Ce qui marque la professionnelle, ce sont les mères coupées des soins, enceintes ou venant tout juste d’accoucher. “C’est peut-être parce que je suis une femme que ça me touche”, lâche-t-elle. Et de raconter : “un jour, une dame s’est présentée au camion. Elle venait d’accoucher et n’avait aucun suivi post-grossesse au bout d’une semaine, ni pour elle, ni pour son bébé”. Delphine et sa collègue déclenchent alors le médecin pour une consultation et assurent immédiatement un premier suivi, “on pèse le bébé, on prend les rendez-vous à la PMI et avec la sage-femme”, se remémore-t-elle, encore secouée à l’idée qu’une telle situation puisse se produire en France. 

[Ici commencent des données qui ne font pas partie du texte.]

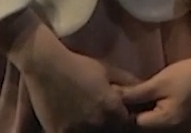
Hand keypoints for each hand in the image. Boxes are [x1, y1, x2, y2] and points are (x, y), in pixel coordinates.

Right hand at [20, 46, 138, 132]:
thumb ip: (128, 82)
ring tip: (83, 116)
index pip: (127, 126)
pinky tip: (71, 124)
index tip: (117, 116)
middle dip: (108, 126)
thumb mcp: (106, 69)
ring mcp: (78, 130)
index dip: (123, 122)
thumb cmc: (78, 64)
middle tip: (96, 112)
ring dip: (91, 129)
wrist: (46, 64)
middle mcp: (98, 123)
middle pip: (111, 132)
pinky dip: (73, 131)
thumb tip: (144, 89)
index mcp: (112, 109)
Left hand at [119, 52, 190, 130]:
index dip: (131, 108)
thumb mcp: (158, 83)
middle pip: (149, 127)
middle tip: (142, 94)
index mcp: (168, 123)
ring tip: (154, 97)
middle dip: (141, 112)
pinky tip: (166, 101)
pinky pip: (172, 126)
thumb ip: (136, 94)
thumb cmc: (187, 75)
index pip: (137, 123)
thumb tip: (114, 97)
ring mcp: (187, 131)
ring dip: (153, 114)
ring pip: (160, 127)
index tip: (131, 94)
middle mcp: (178, 132)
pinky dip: (165, 116)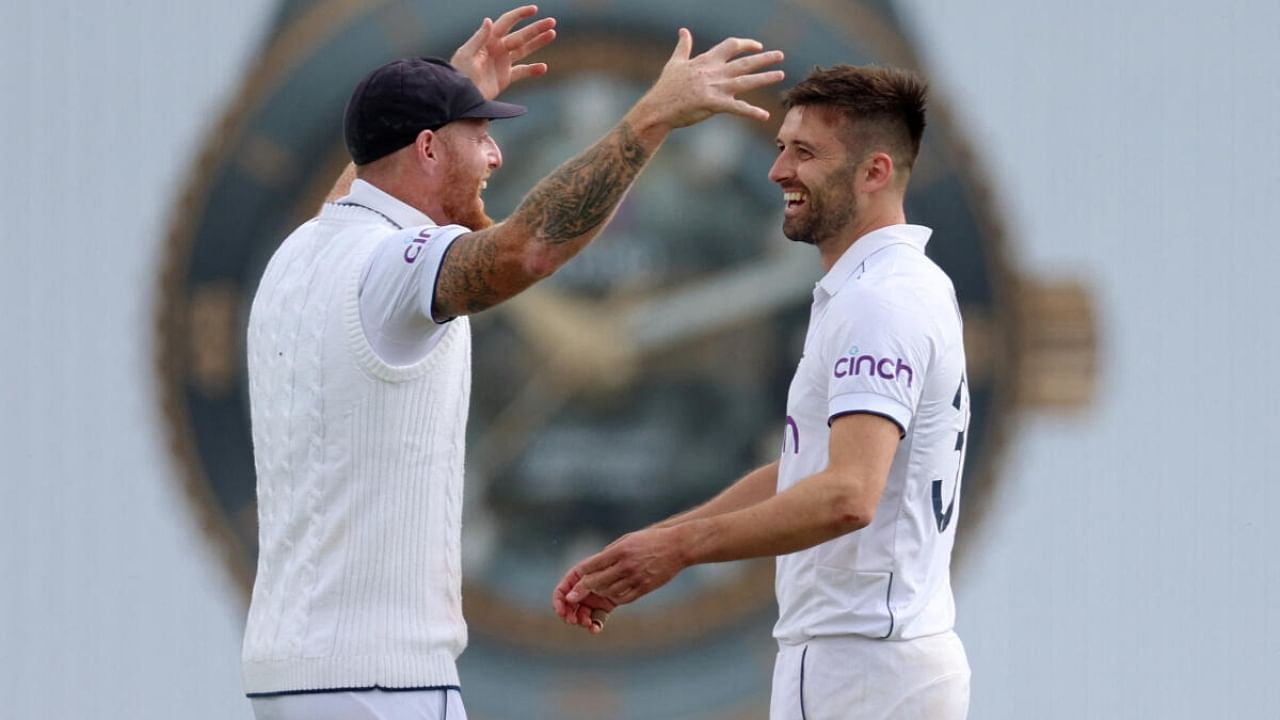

Trouver des solutions pour tous

Outre la santé gynécologique et infantile, pléthore d’autres cas de figure se présentent aux camions. Les problèmes d’hypertension non suivie, de rupture de traitement pour le diabète ou encore d’allergies non traitées, comme pour Aminata, venue ce matin avec ses trois enfants. “La Croix-Rouge m’a contactée lundi pour me demander si ça m'intéressait de venir en consultation. J’ai dit oui. C’est pratique pour moi, l’AME (l’aide médicale d’Etat, ndlr) ne m’a pas encore été accordée, alors toute aide par rapport à ma santé et mes allergies, c’est bien”, témoigne-t-elle.  

Ce rendez-vous avec les soignantes permet de dresser un premier tableau et d’aiguiller la personne sur la suite des événements. “Dans cet entretien, on va essayer de déceler si les patients ont - ou pas - un suivi médical. Si c’est une personne qui a une couverture sociale, on l’oriente vers le droit commun, si elle n’en a pas, il faut qu’on trouve la solution pour que son suivi soit fait”, précisent les infirmières, Delphine et Halimeh.

Lorsqu’un problème de santé immédiat ou aigu est rencontré (grippe, Covid-19 et autre angine), ces dernières contactent Europe Assistance, pour une téléconsultation instantanée. “Pour tTout ce qui sera chronique, comme une hypertension, on va déclencher le médecin de la Croix-Rouge, et convenir d’un rendez-vous entre lui et la personne.”

Ne rien laisser au hasard 

Une fois le bilan infirmier passé, la seconde étape a lieu dans l’autre camion pour s’assurer que les personnes ayant frappé à la porte de “Croix-Rouge au coin de la rue” pourront bel et bien se rendre à leurs rendez-vous médicaux. Cela passe par le volet digital du dispositif. Prendre rendez-vous en ligne avec un médecin, se renseigner sur ses droits… “On ne peut pas couper au numérique. Il y a beaucoup de pédagogie à faire”, confie Mohammed, conseiller numérique. 

David et Mohammed orientent ce jour-là Aminata vers la PASS la plus proche. Et donnent à Yana - une autre femme venue au camion - le contact d’une pharmacie dans laquelle elle pourra obtenir gratuitement des produits normalement non remboursés. Les conseillers s’assurent surtout qu’elle possède bien un GPS sur son smartphone pour pouvoir se rendre facilement à l’adresse donnée. 

Yana et Aminata sortent de “Croix-Rouge au coin de la rue” avec des solutions en poche pour accéder à des médicaments, une consultation, un spécialiste. Et prendre pour une - trop rare - fois soin de leur santé.